The Art of Persuasion in Your Job Search
Charles Purdy | Monster+HotJobs senior editor
Use vivid language
In terms of your resume, that means weeding out generic resume-speak like “results-oriented professional.” Instead, describe the situation in which you achieved those results.
Also, use numbers to quantify your results (numbers are persuasive).

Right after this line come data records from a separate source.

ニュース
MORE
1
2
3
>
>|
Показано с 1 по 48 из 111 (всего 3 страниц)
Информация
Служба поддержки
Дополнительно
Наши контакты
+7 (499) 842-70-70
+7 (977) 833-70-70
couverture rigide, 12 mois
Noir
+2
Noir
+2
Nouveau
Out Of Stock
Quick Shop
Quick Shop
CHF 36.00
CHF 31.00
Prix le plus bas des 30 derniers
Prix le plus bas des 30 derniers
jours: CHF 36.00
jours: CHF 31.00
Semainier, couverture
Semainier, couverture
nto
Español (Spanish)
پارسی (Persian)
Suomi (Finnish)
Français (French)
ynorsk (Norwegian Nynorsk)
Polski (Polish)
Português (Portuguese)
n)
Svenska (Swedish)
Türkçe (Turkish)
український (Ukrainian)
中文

Say yes to a drink—of water
One of the many interesting tips in St. Hilaire’s book is to have a glass of water: If you’re a visitor and someone asks if you’d like something to drink, request water and thank her. He explains, “People want to do something nice for you, but not too much. This is a surefire way to make them feel good about themselves without inconveniencing them.’”
Create sound bites
A sound bite is a short, compelling phrase that can easily lodge in an interviewer’s mind—for example, “I increased site traffic by 20 percent in three weeks” or “I was the company’s top salesperson for seven months in 2008.” Find ways to weave three or four sound bites into your conversation with an interviewer.

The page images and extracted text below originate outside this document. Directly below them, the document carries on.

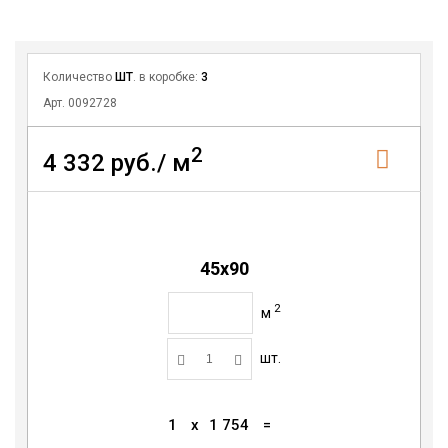
Количество
ШТ
. в коробке:
3
Арт. 0092728
2
4 332 руб./ м
45x90
2
м
шт.
1
x
1 754
=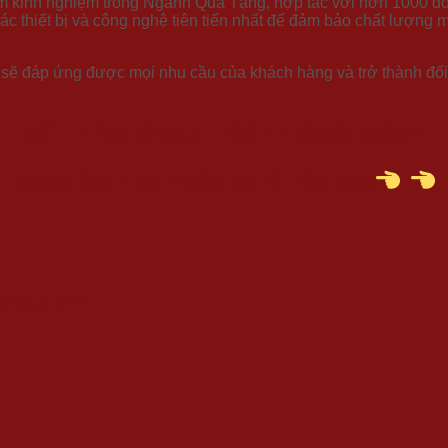
m kinh nghiệm trong Ngành Quà Tặng, hợp tác với hơn 1000 do
ác thiết bị và công nghệ tiên tiến nhất để đảm bảo chất lượng 
n sẽ đáp ứng được mọi nhu cầu của khách hàng và trở thành đối t
 – KẾT TÂM GIAO – ĐẶT HÀNG NGAY
 0938 292 133 hoặc 0976 783 355
hú Quý 1””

Many hiring managers use silence to wield power: when you finish answering a question, they wait before speaking—and a nervous job candidate may end up saying something he didn’t intend to. Practicing before an interview will help you prepare thorough answers to common questions. Then, when you’re done, finish and smile expectantly—or even ask, “Did that answer your question?” (or ask your own relevant follow-up question).
Remember, silence is better than “Hmmmm” or “Like, ummmm.” St. Hilaire also advises, “If you need to think about an answer, cast your eyes down, not up. Looking down appears thoughtful; looking up makes it seem as though you’re searching.”